HPA Panel Addresses Post Production’s Move to the Cloud

Is post production dead… or has it just fled to the cloud? That question was posed by HPA President Leon Silverman who moderated a panel on the future of post production at the HPA Tech Retreat yesterday. Post production facilities coping with complicated metadata and new delivery platforms are moving services to the cloud, and panelists from companies including Sony, Premiere Digital, Paramount, Light Iron and others described how they are incorporating cloud services.

Sony deployed its Cloud Media Services a short time ago, said Chief Business Officer John Vickery who noted that, with funding from Sony’s Tokyo office, the Cloud Media Services is a strategic development “to build out an ecosystem for what we’ve already developed.”

“This solves a simple problem we heard every day: I have people working in multiple locations and I need for them to be able to collaborate seamlessly and easily,” Vickery said “We built up a service via Amazon that allows people to upload, share, organize safely and securely.”

Steve Rosenberg, President/COO of Premiere Digital Services, a cloud-based digital asset management, storage and fulfillment company, noted that content owners are having a tough time packaging and distributing older assets for new platforms. “All the players from iTunes to Netflix and Google change what they want pretty regularly,” he said. “Players in the industry want to differentiate themselves so packaging changes regularly.”

Metadata can be a weak point or, as Craig German, EVP Worldwide Technical Operations of Paramount Pictures said, “the bane of our existence.” “We have uncontrolled entry points,” he explained. “You need business rules to correctly identify assets and their relationship. We have a dirty archive and need to clean it. We’re trying to centralize it and have one entry point for data.”

Rather than limiting the point of entry to a database, Light Iron CEO Michael Cioni is doing the opposite: giving every department the ability to input its own data. “We wrote Outpost Profile, a cloud-based database that allows each department to log in exactly what they want,” he said. “One thing we learned early on is that one person cannot possibly gather all the information.”

From his point of view, Vickery believes that the mature cloud is not only secure but will open up new possibilities for collaborative content creation.

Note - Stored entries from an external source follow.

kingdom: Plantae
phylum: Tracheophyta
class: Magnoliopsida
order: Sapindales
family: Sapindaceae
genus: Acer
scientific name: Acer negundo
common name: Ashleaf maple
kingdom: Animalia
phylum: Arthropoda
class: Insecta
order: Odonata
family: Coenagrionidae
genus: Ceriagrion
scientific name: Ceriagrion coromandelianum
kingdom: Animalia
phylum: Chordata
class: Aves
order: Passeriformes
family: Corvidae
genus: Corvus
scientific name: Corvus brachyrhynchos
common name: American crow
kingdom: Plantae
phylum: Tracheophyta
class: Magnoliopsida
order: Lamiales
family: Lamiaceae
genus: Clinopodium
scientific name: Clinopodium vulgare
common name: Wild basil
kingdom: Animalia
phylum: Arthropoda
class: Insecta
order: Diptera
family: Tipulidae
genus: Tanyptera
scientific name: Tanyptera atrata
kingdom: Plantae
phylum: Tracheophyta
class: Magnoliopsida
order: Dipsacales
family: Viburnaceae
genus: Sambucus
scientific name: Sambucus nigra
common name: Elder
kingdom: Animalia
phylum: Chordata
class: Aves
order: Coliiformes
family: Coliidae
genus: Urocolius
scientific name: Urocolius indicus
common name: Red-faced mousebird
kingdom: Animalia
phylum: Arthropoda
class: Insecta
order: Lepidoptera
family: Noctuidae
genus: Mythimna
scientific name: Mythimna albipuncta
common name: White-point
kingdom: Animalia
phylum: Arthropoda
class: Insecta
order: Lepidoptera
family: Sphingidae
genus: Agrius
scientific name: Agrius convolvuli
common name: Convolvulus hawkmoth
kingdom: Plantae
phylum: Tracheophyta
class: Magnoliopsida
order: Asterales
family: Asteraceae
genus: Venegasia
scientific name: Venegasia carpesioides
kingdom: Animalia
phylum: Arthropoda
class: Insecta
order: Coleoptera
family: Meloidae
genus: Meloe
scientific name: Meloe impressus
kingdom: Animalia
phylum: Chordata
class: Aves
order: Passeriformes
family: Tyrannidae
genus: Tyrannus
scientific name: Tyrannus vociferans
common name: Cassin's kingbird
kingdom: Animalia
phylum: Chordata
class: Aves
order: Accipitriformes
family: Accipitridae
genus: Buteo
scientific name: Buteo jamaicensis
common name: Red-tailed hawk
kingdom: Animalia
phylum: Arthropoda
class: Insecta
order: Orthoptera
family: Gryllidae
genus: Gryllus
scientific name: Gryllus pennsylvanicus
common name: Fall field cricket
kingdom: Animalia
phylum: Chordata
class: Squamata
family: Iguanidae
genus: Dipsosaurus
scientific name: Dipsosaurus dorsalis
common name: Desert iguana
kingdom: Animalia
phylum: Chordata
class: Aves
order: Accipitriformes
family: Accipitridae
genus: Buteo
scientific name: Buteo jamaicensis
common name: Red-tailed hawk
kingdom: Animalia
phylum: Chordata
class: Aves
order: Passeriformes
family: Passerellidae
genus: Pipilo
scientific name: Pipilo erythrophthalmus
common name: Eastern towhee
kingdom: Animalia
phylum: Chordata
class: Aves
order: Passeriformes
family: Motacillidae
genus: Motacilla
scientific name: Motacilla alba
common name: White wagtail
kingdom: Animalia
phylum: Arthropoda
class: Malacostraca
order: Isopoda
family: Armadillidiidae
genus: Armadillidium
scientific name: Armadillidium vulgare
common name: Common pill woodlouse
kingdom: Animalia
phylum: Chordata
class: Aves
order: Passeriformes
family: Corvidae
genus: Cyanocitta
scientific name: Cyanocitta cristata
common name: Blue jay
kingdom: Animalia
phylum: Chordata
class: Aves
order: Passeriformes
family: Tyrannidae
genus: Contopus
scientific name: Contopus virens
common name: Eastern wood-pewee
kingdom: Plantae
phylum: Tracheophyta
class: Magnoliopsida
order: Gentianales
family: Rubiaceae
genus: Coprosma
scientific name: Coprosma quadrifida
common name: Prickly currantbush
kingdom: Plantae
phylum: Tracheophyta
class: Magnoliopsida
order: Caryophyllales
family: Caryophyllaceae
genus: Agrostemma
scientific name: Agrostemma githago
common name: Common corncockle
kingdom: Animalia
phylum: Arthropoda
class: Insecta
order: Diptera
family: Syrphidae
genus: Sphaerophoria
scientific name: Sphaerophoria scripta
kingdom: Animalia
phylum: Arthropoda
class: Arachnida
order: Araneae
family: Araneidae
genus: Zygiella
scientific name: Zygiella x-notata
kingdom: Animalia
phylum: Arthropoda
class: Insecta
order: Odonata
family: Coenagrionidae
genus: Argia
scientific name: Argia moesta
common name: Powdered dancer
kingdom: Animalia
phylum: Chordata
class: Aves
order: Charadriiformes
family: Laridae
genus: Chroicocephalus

“I think you’ll see an explosion of available talent,” he said. “Content will be made available and there’ll be an opportunity to participate in the process. Young producers are sourcing talent from all over the world. The more it can be made available and secure, the number of people who will engage in this process will explode. I see a marketplace where people who want to tell their story can find professionals that will help them do that in ways they’re not imagining today.”